• **Texte proposé**:
::::
La riposte immédiate de Trump : « Je les ai virés comme des chiens »
La réponse du Président américain ne s’est pas fait attendre. Dans une interview accordée à Politico, Trump a affirmé avoir lui-même mis fin à la collaboration avec Anthropic. « J’ai viré Anthropic. Ils sont dans le pétrin parce que je les ai virés comme des chiens », a-t-il déclaré.
President Trump during a phone interview this morning:
'I fired Anthropic. Anthropic is in trouble because I fired [them] like dogs.' pic.twitter.com/sfc7HBxWSq— Andrew Curran (@AndrewCurran_) March 5, 2026
Trump a aussi soutenu l’idée qu’Anthropic représentait désormais un risque pour la chaîne d’approvisionnement. C’est une qualification habituellement réservée à des sociétés étrangères jugées problématiques pour la sécurité nationale.
Cette désignation n’est pas encore officielle, mais si c’est le cas les conséquences seraient énormes. Elle empêcherait de nombreuses entreprises travaillant avec le gouvernement américain de collaborer avec l’entreprise de Dario. Et selon Bloomberg, le Pentagone aurait déjà informé l’entreprise qu’elle pourrait être classée dans cette catégorie.
L’utilisation de l’IA dans les opérations militaires
Anthropic a toujours insisté sur certaines limites. Pas de surveillance massive des citoyens américains et pas d’armes entièrement autonomes contrôlées par son IA. Ces lignes rouges ont irrité une partie de l’administration.
::::
• **Consigne**: Poursuivez l'article sur le différend entre Trump et Anthropic en reprenant après sa dernière phrase. Les entrées qui suivent constituent un matériau indépendant de l'article.

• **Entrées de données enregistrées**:
::::
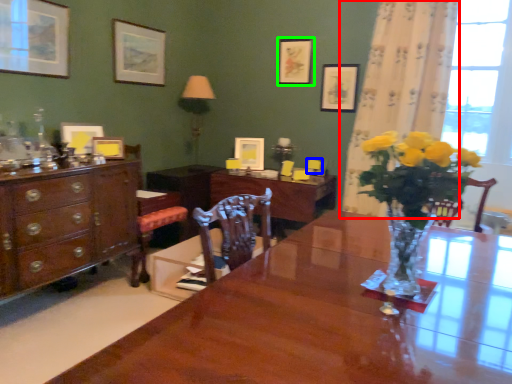
Question: Which object is the farthest from curtain (highlighted by a red box)? Choose among these: armchair (highlighted by a blue box) or picture frame (highlighted by a green box).

Choices:
 (A) armchair
 (B) picture frame

Answer: (A)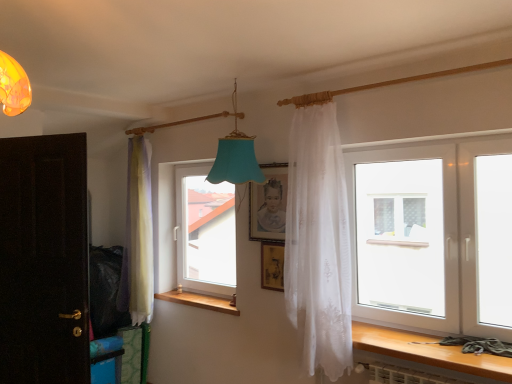
Question: Considering the positions of dark wood door at left and wooden table at lower right in the image, is dark wood door at left bigger or smaller than wooden table at lower right?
::::
• **Corrigé**:
Selon The Guardian, la technologie d’Anthropic aurait déjà été utilisée dans des opérations militaires. Notamment lors d’attaques liées à des missions américaines au Venezuela. Plus récemment encore, The Wall Street Journal explique que le modèle Claude serait impliqué dans des systèmes utilisés pour analyser des cibles lors de frappes au Moyen-Orient.
Ainsi, l’administration Trump critique publiquement Anthropic tout en continuant à dépendre de ses technologies. Par ailleurs, dans la Silicon Valley, beaucoup voient un précédent dangereux. Un groupe industriel représentant plusieurs géants de la tech a envoyé une lettre au Pentagone pour exprimer son inquiétude.
Nvidia, Apple ou Amazon en font partie. Et comme le rapporte Reuters, ces entreprises craignent que l’utilisation d’une sanction de sécurité nationale pour régler un désaccord commercial ne crée un précédent.
Le risque serait que le gouvernement pourrait qualifier une entreprise américaine de menace pour la chaîne d’approvisionnement. Et cela à cause d’un différend politique. Toute la relation entre Washington et la tech pourrait alors devenir beaucoup plus instable.
Après le clash entre Trump et Anthropic, les discussions continuent
Malgré la violence des échanges publics, les négociations n’ont jamais vraiment cessé. Selon Bloomberg et le Financial Times, des discussions ont repris entre Anthropic et le Pentagone. L’objectif serait de trouver un compromis qui permettrait à l’armée américaine de continuer à utiliser certaines technologies de l’entreprise.
La situation reste pourtant très fragile. Certains responsables de l’administration accusent toujours Dario d’être un dirigeant « arrogant » et peu coopératif. Toutefois, Anthropic assure vouloir maintenir ses principes éthiques, même si la pression politique devient de plus en plus forte.
Dario Amodei, l’ambivalent patron d’Anthropic qui se dresse contre Donald Trump.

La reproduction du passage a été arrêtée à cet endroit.